## Do this
Reproduce the records from the start through the line containing "v(43.3, 25) *", changing every "7.5 * mm" to "8 * mm" and leaving everything else as it is.

##### Dataset entries

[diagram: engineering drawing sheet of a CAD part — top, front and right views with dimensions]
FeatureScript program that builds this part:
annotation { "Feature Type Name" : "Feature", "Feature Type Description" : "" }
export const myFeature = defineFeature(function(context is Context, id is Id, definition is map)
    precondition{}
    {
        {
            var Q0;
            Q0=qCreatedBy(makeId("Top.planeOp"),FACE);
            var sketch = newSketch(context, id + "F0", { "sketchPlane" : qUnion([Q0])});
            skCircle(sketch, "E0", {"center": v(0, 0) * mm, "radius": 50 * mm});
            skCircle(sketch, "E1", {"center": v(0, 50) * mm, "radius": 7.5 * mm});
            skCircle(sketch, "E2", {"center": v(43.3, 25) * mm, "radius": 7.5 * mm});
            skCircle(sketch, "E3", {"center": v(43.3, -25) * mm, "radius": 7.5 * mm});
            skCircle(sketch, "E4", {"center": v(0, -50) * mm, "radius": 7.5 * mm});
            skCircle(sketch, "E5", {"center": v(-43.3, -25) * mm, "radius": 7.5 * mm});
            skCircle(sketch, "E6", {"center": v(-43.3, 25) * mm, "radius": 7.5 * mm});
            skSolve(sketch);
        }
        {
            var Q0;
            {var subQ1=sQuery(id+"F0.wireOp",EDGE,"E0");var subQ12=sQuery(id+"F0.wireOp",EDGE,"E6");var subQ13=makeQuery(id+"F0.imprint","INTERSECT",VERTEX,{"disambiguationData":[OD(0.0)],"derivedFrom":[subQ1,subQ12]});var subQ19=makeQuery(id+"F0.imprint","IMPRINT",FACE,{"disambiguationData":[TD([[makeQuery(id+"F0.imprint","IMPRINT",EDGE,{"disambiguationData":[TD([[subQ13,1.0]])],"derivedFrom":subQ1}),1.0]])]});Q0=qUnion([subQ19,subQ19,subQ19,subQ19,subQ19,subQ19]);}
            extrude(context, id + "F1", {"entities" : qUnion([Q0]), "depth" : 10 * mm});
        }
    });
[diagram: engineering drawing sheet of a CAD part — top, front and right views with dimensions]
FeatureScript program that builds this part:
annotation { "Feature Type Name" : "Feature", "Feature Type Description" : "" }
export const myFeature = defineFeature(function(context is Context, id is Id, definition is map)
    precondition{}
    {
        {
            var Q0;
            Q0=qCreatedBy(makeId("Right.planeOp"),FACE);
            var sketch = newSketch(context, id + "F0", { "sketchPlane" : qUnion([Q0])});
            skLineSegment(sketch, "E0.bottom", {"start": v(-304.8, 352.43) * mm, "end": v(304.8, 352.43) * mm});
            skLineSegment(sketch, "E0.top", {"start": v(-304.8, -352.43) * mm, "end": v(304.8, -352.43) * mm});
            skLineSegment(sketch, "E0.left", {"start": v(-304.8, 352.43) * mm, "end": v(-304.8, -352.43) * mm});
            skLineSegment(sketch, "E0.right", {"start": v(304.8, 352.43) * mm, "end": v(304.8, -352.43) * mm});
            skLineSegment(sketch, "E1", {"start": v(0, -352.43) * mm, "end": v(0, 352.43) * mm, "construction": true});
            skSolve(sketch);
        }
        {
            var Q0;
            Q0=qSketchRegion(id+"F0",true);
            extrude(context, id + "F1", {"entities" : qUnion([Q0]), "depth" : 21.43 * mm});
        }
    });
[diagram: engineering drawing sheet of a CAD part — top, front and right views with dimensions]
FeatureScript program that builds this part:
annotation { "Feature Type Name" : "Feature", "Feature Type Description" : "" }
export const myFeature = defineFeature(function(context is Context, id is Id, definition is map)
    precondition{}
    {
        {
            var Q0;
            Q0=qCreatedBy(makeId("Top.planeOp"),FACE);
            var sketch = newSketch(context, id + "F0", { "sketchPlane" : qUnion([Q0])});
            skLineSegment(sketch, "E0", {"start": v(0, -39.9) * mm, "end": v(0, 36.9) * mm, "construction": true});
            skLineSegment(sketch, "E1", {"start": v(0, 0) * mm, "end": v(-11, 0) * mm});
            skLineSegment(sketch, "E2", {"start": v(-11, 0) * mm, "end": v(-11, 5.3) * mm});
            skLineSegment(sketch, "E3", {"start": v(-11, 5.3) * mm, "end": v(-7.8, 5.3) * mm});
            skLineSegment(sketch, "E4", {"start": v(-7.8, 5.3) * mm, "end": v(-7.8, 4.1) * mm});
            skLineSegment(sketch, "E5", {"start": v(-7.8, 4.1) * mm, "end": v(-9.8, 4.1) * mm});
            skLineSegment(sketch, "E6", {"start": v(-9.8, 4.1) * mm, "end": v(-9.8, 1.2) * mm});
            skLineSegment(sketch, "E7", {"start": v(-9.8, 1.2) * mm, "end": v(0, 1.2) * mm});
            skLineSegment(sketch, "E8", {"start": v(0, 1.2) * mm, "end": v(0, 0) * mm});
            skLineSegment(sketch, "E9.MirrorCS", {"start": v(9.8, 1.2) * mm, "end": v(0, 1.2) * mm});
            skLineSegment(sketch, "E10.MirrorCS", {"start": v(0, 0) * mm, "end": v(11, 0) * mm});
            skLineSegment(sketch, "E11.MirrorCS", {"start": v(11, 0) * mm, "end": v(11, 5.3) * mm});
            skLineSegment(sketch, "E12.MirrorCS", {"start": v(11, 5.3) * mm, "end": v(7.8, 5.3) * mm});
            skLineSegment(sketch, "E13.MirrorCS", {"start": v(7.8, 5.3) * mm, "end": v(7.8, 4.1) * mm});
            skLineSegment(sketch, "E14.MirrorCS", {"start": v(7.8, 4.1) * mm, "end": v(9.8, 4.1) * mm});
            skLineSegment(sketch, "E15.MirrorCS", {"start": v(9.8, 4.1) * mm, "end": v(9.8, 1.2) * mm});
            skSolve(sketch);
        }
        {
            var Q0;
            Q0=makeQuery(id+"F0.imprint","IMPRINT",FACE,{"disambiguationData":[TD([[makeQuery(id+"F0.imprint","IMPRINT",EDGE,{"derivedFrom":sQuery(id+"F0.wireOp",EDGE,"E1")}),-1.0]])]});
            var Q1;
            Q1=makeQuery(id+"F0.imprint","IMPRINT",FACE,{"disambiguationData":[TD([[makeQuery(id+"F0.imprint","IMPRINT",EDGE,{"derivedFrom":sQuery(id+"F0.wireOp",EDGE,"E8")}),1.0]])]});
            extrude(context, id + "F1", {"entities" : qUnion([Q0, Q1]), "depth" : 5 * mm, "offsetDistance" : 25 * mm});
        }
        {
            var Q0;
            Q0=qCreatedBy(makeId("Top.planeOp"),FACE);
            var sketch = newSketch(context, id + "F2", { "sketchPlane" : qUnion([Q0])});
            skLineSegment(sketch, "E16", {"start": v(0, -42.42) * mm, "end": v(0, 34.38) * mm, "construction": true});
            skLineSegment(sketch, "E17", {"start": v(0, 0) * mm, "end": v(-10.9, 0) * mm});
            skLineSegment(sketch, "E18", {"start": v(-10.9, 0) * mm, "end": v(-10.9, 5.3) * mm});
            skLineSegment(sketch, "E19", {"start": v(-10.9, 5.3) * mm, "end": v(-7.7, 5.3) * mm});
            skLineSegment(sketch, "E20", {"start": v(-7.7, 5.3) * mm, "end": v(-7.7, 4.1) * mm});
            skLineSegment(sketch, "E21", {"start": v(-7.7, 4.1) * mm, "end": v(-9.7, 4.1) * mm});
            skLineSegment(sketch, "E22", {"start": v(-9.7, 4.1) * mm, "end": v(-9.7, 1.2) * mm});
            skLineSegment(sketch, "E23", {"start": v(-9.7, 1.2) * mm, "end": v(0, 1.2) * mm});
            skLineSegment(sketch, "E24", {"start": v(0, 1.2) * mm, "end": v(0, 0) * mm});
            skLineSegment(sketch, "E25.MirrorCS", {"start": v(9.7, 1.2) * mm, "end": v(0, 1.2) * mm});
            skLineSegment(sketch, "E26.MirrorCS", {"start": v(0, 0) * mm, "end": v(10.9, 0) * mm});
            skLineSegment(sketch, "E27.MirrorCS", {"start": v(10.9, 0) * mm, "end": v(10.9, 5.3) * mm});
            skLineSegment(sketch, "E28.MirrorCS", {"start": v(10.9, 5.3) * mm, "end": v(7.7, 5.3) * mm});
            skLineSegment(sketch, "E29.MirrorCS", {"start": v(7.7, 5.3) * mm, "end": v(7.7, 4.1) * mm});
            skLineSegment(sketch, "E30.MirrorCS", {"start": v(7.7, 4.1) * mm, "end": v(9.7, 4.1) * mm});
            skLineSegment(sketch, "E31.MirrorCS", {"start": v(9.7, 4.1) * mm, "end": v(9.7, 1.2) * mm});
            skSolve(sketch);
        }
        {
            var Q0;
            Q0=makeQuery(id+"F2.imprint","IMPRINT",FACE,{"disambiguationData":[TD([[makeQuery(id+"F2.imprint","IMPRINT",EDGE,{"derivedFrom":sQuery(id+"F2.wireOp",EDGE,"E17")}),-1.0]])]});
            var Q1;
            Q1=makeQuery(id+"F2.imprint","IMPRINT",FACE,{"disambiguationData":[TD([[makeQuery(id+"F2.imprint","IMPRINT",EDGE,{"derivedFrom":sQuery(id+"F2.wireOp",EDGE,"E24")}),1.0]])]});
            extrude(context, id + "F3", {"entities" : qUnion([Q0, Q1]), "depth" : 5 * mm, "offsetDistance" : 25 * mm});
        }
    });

##########

## The completed task
[diagram: engineering drawing sheet of a CAD part — top, front and right views with dimensions]
FeatureScript program that builds this part:
annotation { "Feature Type Name" : "Feature", "Feature Type Description" : "" }
export const myFeature = defineFeature(function(context is Context, id is Id, definition is map)
    precondition{}
    {
        {
            var Q0;
            Q0=qCreatedBy(makeId("Top.planeOp"),FACE);
            var sketch = newSketch(context, id + "F0", { "sketchPlane" : qUnion([Q0])});
            skCircle(sketch, "E0", {"center": v(0, 0) * mm, "radius": 50 * mm});
            skCircle(sketch, "E1", {"center": v(0, 50) * mm, "radius": 8 * mm});
            skCircle(sketch, "E2", {"center": v(43.3, 25) * mm, "radius": 8 * mm});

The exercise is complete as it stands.